■ DESCRIPTION OF THE TASK ■
Every line from the one with "white cabinet (rect(435, 0, 640, 198))" through the last line below should be repeated exactly; pictures stay out of the copy.

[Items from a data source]

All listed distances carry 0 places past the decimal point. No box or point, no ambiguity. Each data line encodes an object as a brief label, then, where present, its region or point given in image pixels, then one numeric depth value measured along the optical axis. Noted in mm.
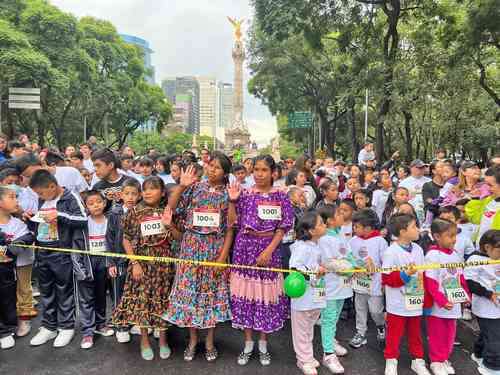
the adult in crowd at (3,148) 7768
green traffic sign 27531
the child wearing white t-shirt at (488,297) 3566
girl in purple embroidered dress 3807
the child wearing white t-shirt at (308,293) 3646
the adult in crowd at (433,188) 5988
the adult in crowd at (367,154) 10178
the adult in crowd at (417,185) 6356
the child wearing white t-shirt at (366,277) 4133
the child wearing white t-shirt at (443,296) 3570
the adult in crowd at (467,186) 5274
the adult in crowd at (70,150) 7352
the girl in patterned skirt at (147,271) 3914
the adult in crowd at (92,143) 9791
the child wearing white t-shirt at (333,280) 3770
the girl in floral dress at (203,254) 3793
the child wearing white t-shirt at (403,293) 3607
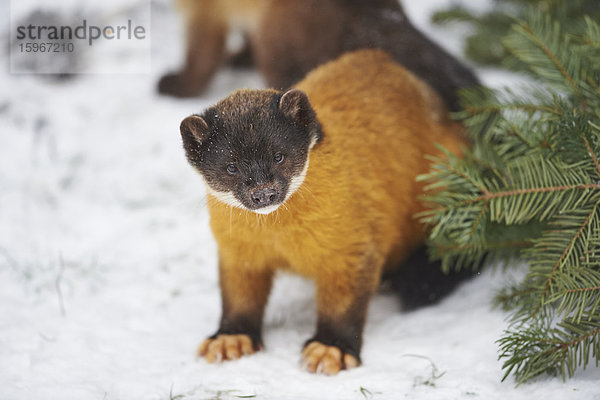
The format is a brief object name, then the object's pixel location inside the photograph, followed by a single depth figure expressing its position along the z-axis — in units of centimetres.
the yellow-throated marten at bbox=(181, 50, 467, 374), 617
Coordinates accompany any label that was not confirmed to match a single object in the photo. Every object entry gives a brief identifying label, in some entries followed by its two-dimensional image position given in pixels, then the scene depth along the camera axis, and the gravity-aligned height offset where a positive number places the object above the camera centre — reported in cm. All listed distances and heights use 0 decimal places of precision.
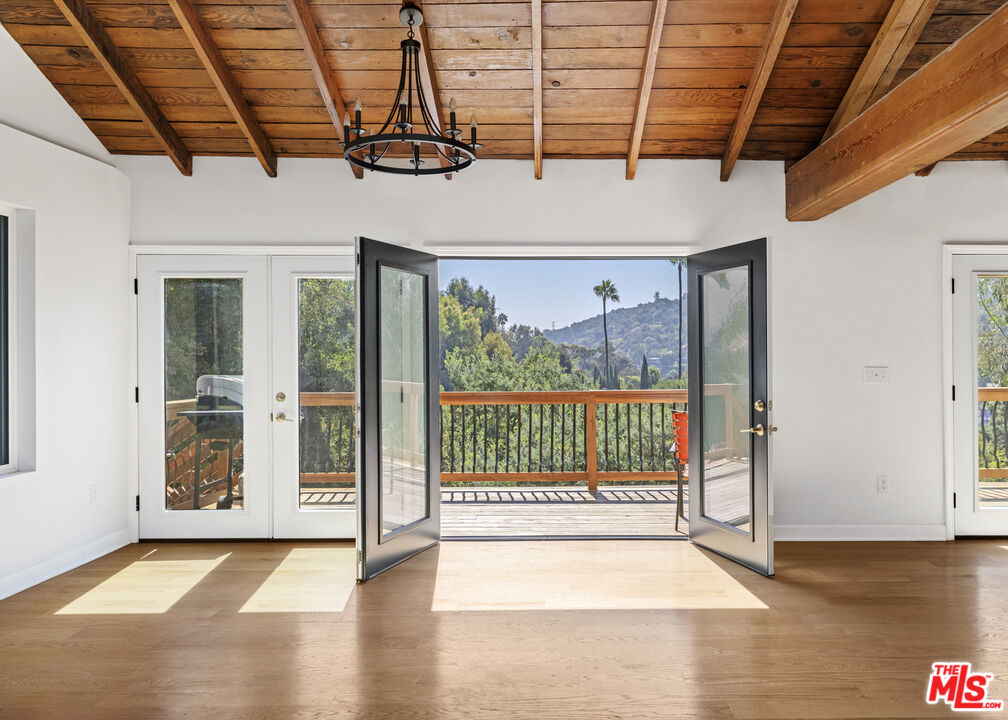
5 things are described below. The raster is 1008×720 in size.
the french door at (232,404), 438 -28
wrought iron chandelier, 267 +97
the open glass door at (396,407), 374 -29
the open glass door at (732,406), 376 -30
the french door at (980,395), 441 -26
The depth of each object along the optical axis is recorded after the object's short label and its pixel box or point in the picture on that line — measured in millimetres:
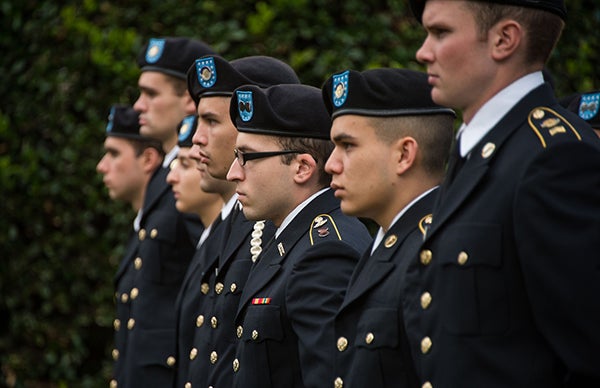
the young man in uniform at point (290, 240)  6636
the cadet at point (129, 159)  12280
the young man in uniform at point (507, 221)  4647
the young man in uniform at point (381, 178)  5891
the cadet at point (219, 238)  8108
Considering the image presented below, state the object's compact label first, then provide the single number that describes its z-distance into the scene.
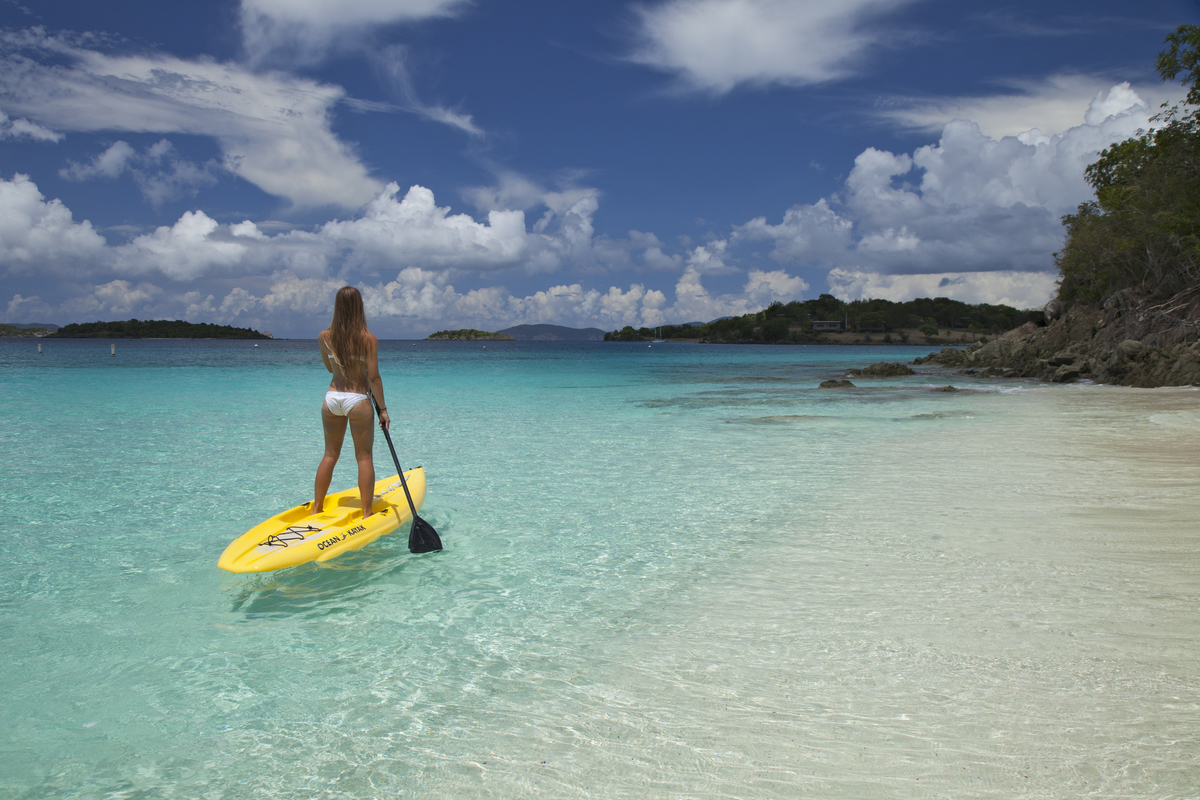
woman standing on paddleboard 5.37
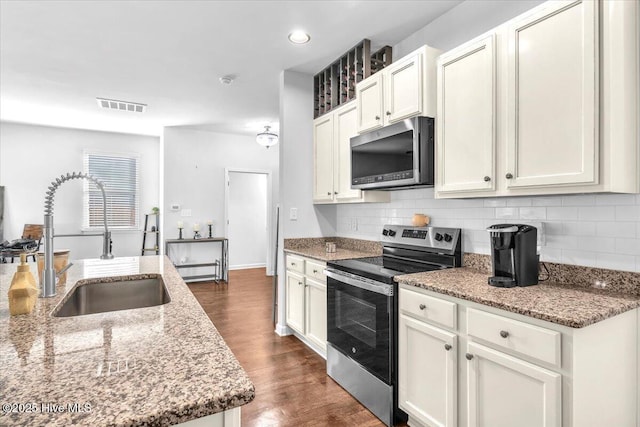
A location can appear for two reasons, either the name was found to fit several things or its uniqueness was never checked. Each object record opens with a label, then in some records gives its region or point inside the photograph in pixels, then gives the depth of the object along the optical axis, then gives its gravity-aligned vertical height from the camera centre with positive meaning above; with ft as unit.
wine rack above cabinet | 9.68 +4.25
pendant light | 15.82 +3.44
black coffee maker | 5.56 -0.67
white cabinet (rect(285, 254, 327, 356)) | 9.20 -2.54
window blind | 19.63 +1.32
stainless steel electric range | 6.55 -2.04
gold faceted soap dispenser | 3.67 -0.85
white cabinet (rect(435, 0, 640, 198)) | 4.53 +1.66
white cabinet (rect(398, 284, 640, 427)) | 4.14 -2.12
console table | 18.79 -2.89
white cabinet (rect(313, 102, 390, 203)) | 9.72 +1.66
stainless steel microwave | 7.08 +1.31
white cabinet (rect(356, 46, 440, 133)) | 7.17 +2.78
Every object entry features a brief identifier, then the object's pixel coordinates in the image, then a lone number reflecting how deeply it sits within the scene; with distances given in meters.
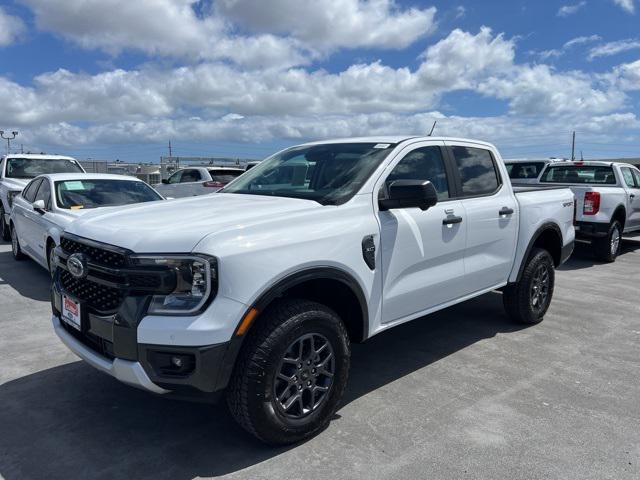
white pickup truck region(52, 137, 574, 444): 2.71
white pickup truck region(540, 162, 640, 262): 9.56
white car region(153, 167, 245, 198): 15.26
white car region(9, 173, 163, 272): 6.82
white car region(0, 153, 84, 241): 12.01
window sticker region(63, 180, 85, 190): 7.50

■ EXPECTED ANSWER ■
white cabinet (rect(435, 0, 640, 198)) | 4.53 +1.66
white cabinet (rect(398, 284, 640, 427)) | 4.14 -2.12
console table | 18.79 -2.89
white cabinet (rect(313, 102, 390, 203)) | 9.72 +1.66
stainless steel microwave | 7.08 +1.31
white cabinet (rect(356, 46, 440, 133)) | 7.17 +2.78
Every object entry features a brief identifier, then the object's pixel coordinates in the image, then a lone number reflecting how deeply it sits within the scene; with distances given in meters.
white pickup truck region(52, 137, 574, 444): 2.71
white pickup truck region(540, 162, 640, 262): 9.56
white car region(153, 167, 245, 198): 15.26
white car region(9, 173, 163, 272): 6.82
white car region(0, 153, 84, 241): 12.01
window sticker region(63, 180, 85, 190): 7.50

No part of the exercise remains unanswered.